* [Texto de origen]:
********************
La formación de hielo obliga a retirar la estructura sobre el pozo de petróleo del golfo de México, situada a 1.500 metros bajo el mar

BP ha dado un margen de dos días para intentar encontrar el remedio que ponga fin al vertido de crudo en el Golfo de México tras retirar la campana de acero y cemento que debía taponar la fuga. El primer intento de colocar la estructura sobre el pozo submarino de petróleo del golfo de México no ha funcionado debido a los cristales de hielo formados por las altas temperaturas que taponan la cúpula de la estructura. "No podemos decir que hayamos fracasado [con la campana], pero sí que los intentos que hemos hecho hasta ahora no han funcionado", ha dicho en rueda de prensa el director de operaciones de la empresa explotadora British Petroleum (BP), Doug Suttles.
********************
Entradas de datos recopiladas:
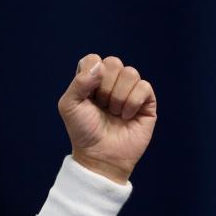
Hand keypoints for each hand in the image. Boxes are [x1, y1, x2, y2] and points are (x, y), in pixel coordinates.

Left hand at [57, 54, 156, 183]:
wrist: (100, 155)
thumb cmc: (83, 131)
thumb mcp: (69, 106)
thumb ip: (79, 82)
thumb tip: (99, 66)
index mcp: (91, 80)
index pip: (93, 59)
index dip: (90, 75)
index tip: (86, 95)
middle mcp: (111, 82)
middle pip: (113, 62)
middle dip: (104, 87)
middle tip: (101, 106)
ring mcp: (130, 90)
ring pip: (130, 72)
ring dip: (118, 96)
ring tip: (113, 113)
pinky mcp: (147, 101)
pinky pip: (144, 86)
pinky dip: (132, 103)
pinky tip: (126, 116)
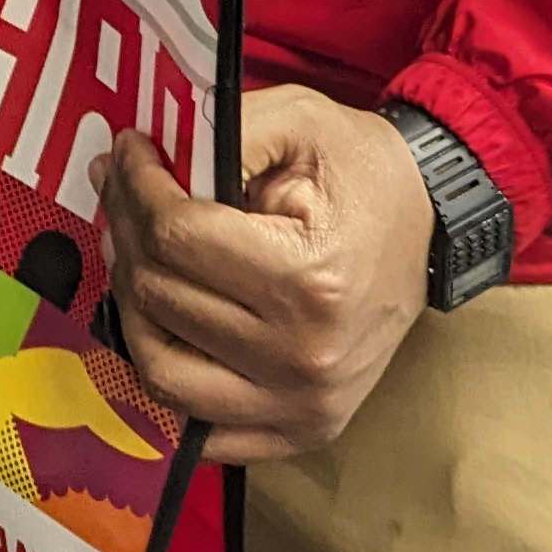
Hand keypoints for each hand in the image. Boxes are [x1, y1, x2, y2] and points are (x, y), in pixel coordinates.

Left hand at [99, 86, 434, 464]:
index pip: (176, 237)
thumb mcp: (299, 121)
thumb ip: (218, 131)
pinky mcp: (301, 430)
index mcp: (310, 279)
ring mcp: (302, 405)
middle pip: (161, 296)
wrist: (430, 224)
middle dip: (125, 231)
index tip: (128, 153)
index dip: (136, 186)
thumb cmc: (363, 173)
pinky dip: (163, 380)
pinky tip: (158, 323)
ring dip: (130, 306)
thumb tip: (143, 155)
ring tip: (134, 254)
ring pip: (161, 370)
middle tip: (121, 191)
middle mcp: (305, 357)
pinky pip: (199, 428)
********************
* [Tareas por realizar]:
• 1. Según la noticia, ¿qué plazo ha dado BP para intentar encontrar el remedio que ponga fin al vertido?
• 2. Duplica el fragmento de la noticia que va desde "La formación de" hasta "(BP), Doug Suttles.".
El listado no guarda relación con la noticia.

* [Respuestas numeradas]:
• 1. Un margen de dos días.

• 2.
La formación de hielo obliga a retirar la estructura sobre el pozo de petróleo del golfo de México, situada a 1.500 metros bajo el mar

BP ha dado un margen de dos días para intentar encontrar el remedio que ponga fin al vertido de crudo en el Golfo de México tras retirar la campana de acero y cemento que debía taponar la fuga. El primer intento de colocar la estructura sobre el pozo submarino de petróleo del golfo de México no ha funcionado debido a los cristales de hielo formados por las altas temperaturas que taponan la cúpula de la estructura. "No podemos decir que hayamos fracasado [con la campana], pero sí que los intentos que hemos hecho hasta ahora no han funcionado", ha dicho en rueda de prensa el director de operaciones de la empresa explotadora British Petroleum (BP), Doug Suttles.